Kosmo, our 10-year-old Greater Swiss Mountain Dog, went outside Saturday morning and peed red. It was awful, especially in the clean white snow we'd had the night before.

He'd been exhibiting signs of discomfort for about 36 hours prior to this. He'd acted as if it were painful for him to move much, and he'd been panting a lot. So when we saw this bloody urine, we knew for sure there was a problem.

It was a weekend, with no vets available in this little corner of winter paradise until Monday morning. I gave him some Cephalexin we'd had on hand for a previous dog infection, and an anti-inflammatory to ease his discomfort. He made it through the weekend okay, and actually seemed to feel much better by Sunday evening.

Monday we brought him and a fresh morning urine sample to our local vet, Dr. Mindi Wilson, who was back on duty. She examined the urine, examined Kosmo, and pronounced him amazingly fit and healthy for such an aged dog of his breed. The urine, while very concentrated (dark yellow), was free of crystals and a whole bunch of other bad things. There were still a few white blood cells in it, indicating a minor infection. But since his urine flow was good, and he didn't show any other signs of distress, she diagnosed it as a simple bladder infection and prescribed Clavamox for about a week.
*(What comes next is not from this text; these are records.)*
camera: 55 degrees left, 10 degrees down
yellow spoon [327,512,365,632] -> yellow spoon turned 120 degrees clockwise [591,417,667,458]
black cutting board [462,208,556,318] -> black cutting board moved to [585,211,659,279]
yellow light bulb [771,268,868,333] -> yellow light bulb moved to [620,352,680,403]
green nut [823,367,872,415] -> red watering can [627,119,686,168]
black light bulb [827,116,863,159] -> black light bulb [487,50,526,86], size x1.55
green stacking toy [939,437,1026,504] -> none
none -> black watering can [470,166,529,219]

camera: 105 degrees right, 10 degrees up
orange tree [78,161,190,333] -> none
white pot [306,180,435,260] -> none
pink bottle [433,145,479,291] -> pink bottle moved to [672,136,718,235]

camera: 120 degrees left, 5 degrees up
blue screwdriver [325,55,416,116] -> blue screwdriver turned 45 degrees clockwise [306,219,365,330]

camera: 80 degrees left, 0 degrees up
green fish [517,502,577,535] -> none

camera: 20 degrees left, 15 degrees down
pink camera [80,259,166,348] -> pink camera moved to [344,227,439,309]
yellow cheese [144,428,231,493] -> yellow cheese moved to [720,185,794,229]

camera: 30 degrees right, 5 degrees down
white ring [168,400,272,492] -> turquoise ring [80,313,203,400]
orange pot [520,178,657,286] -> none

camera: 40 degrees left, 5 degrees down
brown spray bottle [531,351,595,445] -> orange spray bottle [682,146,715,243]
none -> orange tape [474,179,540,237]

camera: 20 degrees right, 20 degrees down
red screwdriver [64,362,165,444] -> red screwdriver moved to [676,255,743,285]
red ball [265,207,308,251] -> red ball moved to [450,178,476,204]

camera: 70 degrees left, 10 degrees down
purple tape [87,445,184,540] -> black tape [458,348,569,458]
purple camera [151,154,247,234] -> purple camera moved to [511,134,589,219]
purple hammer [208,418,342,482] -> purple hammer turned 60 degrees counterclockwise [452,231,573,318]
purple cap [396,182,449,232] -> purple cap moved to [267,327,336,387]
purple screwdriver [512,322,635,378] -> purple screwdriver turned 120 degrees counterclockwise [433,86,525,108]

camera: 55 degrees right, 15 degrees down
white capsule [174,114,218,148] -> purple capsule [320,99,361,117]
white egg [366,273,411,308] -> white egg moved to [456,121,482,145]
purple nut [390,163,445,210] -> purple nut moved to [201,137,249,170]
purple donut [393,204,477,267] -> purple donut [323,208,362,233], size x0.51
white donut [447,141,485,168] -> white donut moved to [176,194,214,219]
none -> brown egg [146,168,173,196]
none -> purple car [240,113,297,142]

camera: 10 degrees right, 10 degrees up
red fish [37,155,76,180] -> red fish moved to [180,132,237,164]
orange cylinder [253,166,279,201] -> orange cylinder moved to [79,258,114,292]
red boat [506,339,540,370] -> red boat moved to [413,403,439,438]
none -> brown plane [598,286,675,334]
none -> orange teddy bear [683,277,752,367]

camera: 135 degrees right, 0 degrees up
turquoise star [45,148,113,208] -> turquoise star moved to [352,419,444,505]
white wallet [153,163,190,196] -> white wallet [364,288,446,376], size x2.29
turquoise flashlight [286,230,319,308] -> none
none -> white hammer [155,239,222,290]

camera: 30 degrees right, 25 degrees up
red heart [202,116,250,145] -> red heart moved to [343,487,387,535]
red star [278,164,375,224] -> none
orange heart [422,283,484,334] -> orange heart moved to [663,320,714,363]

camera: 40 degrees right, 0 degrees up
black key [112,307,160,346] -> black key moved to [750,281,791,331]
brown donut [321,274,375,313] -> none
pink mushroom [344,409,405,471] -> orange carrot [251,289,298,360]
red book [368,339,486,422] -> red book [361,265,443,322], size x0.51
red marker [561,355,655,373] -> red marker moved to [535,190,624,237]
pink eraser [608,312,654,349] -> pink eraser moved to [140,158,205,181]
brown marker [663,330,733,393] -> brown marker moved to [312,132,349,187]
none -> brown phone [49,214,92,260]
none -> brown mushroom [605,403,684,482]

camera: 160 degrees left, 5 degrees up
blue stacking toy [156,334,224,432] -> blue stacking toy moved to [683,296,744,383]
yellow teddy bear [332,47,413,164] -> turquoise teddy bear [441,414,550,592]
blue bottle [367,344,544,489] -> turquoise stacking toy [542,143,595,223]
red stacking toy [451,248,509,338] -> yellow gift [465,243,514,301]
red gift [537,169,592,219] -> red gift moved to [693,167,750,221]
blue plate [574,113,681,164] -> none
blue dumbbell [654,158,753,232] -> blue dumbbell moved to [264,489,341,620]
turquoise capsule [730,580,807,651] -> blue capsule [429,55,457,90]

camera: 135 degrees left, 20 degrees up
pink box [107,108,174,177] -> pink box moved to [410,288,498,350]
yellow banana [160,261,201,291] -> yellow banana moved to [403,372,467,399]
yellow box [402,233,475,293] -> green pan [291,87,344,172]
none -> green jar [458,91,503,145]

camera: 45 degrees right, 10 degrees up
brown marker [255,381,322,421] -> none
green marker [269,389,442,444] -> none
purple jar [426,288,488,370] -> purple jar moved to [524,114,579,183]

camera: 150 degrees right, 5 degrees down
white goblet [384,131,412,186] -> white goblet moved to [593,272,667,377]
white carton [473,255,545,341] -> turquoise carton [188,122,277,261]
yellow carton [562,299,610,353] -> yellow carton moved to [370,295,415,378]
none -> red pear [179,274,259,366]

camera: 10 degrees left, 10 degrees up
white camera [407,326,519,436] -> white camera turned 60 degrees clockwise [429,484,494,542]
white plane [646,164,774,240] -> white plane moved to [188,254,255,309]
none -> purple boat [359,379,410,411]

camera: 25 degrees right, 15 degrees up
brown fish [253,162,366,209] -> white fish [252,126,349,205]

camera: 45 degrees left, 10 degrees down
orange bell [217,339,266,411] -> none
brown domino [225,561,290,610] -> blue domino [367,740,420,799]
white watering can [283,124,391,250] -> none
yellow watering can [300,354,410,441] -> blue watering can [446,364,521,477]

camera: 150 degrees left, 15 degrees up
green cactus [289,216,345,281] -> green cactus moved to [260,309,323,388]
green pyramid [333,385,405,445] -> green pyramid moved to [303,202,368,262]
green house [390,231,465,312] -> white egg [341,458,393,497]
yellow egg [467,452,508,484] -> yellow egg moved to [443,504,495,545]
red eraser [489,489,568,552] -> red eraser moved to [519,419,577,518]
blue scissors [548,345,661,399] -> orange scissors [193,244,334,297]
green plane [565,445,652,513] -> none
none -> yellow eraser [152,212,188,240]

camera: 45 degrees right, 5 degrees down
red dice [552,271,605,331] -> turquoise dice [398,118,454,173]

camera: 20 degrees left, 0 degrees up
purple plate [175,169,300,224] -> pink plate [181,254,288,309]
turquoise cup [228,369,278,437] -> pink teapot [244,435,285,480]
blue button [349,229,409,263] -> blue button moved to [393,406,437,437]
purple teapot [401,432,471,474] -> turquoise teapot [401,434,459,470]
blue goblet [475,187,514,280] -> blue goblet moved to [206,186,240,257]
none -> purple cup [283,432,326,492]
Dr. Wilson, a 2002 graduate of Purdue University Veterinary School, had high praise for Kosmo's diet: Flint River Ranch Senior Plus kibble. "I treat a lot of dogs who eat lower quality dog food and table scraps," she said. "They're very prone to kidney stones and a variety of infections. But when you feed a dog something as good as Flint River, you're going to have a lot fewer problems."

"This dog," she said of Kosmo, "certainly doesn't look or act like a 10-year-old dog, and your food [Flint River Ranch] has a lot to do with that." She was particularly pleased with the pH of his urine, which indicated the 16% protein of the senior diet was just fine for him.

Dr. Mindi sells Hills' Science Diet, like most other vets. But she admits the Flint River Ranch is probably superior. It got high reviews in her nutrition class at Purdue.

That was really good news because, frankly, I expected her to prescribe a Hills R/D or similar prescription diet made by the Hills company. Knowing how it compares with Flint River Ranch, I really didn't want to switch. Kosmo loves his Flint River.

By the way, bladder infections can start up spontaneously, but may be aggravated by factors like not drinking enough water, not urinating frequently enough, eating improper food, or simply living an unhealthful life style. Symptoms may include dribbling of urine, painful and unsuccessful attempts to urinate, bloody or discolored urine, a lethargic attitude, and even bad breath. Any time you see your dog exhibiting these types of distress or others indicating abnormal discomfort, get to a veterinarian ASAP. You could be dealing with a bladder infection, kidney stones, or even bladder cancer, all of which can be extremely painful to your dog.